• YOUR OBJECTIVE: Turn the lines of the data below into a numbered list, starting at the line with "### Production Status" and running up to and including the line with "- [x] Documentation complete (8 guides)". Leave out any blank lines.

• DATA SUPPLIED:
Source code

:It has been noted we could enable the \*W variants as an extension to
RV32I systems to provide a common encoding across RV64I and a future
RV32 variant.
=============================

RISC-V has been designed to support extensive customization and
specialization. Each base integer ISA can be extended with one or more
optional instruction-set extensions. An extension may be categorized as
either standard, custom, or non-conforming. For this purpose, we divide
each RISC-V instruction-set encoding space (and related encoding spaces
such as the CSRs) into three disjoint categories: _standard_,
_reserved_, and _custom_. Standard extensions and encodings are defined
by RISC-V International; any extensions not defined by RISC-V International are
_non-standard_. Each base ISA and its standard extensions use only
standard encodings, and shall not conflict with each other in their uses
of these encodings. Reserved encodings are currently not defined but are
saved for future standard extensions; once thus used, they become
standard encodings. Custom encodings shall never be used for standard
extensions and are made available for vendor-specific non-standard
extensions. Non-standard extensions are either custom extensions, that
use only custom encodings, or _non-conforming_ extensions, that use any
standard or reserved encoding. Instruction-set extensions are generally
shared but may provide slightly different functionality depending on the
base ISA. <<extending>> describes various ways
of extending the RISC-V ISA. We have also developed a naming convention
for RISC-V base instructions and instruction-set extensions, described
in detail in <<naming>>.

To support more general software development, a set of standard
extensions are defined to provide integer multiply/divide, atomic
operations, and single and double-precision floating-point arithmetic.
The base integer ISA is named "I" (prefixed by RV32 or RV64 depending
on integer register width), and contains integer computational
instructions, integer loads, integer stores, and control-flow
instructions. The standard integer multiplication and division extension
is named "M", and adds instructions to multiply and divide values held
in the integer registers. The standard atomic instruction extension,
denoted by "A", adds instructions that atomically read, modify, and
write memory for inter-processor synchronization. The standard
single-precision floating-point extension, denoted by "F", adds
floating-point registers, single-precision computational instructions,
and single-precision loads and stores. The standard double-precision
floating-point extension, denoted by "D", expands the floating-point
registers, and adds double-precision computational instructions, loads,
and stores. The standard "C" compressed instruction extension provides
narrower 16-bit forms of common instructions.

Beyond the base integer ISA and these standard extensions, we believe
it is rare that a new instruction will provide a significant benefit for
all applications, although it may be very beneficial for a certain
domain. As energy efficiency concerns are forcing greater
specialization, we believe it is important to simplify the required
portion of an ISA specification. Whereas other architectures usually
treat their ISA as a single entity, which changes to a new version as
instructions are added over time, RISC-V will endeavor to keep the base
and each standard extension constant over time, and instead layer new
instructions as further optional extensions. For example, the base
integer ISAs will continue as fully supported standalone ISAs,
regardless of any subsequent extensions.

--

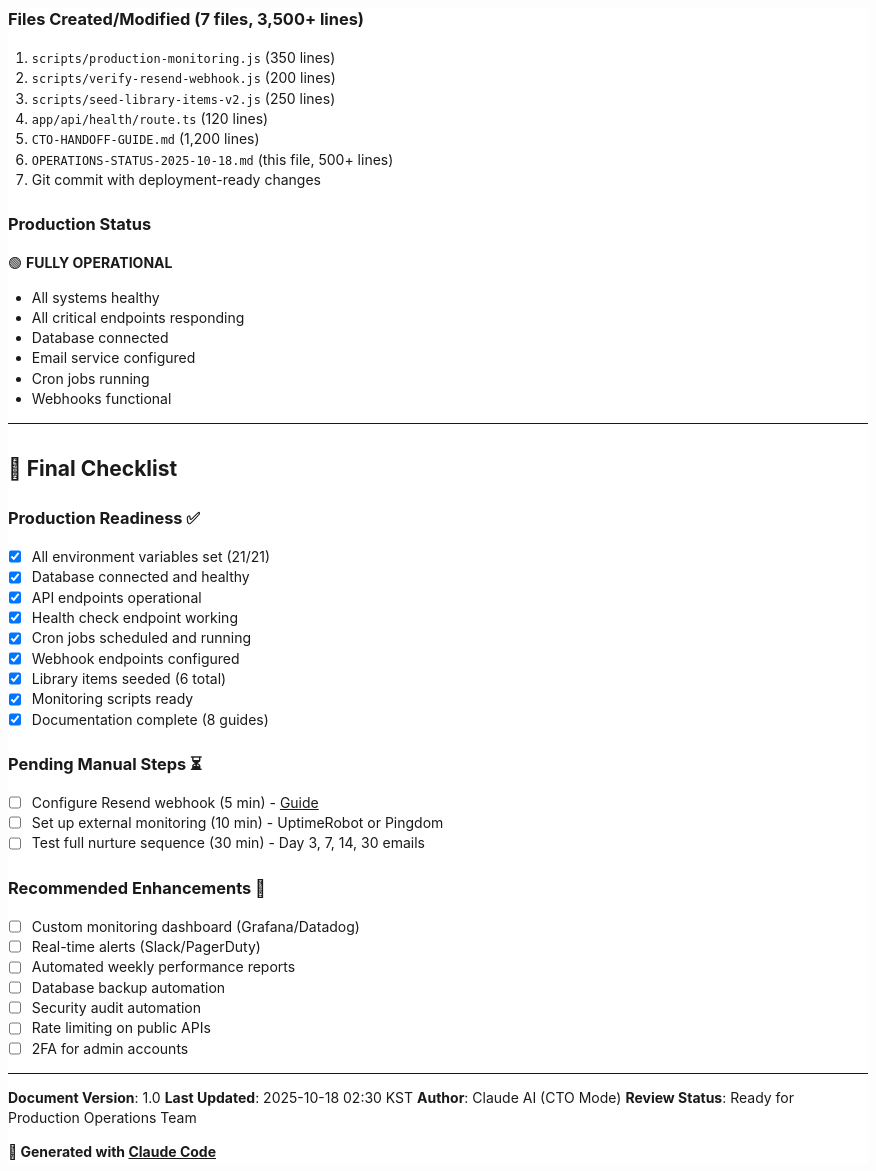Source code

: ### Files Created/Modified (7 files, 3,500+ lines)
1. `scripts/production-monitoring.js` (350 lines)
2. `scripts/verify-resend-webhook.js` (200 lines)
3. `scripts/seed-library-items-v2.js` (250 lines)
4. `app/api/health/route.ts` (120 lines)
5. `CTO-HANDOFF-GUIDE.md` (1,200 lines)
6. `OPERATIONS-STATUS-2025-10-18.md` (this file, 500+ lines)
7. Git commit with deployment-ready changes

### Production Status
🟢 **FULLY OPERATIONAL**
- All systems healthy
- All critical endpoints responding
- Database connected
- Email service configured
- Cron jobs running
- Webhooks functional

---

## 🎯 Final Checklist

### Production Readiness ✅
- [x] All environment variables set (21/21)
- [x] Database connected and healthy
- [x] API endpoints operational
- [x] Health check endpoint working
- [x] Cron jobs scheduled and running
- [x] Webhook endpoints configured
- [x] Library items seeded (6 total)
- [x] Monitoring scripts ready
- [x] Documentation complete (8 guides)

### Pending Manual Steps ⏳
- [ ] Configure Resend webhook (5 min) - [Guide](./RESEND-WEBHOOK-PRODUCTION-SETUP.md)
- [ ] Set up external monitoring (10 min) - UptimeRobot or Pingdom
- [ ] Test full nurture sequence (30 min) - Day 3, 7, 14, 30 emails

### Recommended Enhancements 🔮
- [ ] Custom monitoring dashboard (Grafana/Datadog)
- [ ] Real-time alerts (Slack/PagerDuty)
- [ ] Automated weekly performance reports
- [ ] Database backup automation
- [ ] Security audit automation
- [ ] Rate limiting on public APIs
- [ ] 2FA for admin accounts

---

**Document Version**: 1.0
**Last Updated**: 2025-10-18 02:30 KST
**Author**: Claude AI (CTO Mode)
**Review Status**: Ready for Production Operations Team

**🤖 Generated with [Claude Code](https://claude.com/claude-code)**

• ANSWER BOX:
1. ### Production Status
2. 🟢 **FULLY OPERATIONAL**
3. - All systems healthy
4. - All critical endpoints responding
5. - Database connected
6. - Email service configured
7. - Cron jobs running
8. - Webhooks functional
9. ---
10. ## 🎯 Final Checklist
11. ### Production Readiness ✅
12. - [x] All environment variables set (21/21)
13. - [x] Database connected and healthy
14. - [x] API endpoints operational
15. - [x] Health check endpoint working
16. - [x] Cron jobs scheduled and running
17. - [x] Webhook endpoints configured
18. - [x] Library items seeded (6 total)
19. - [x] Monitoring scripts ready
20. - [x] Documentation complete (8 guides)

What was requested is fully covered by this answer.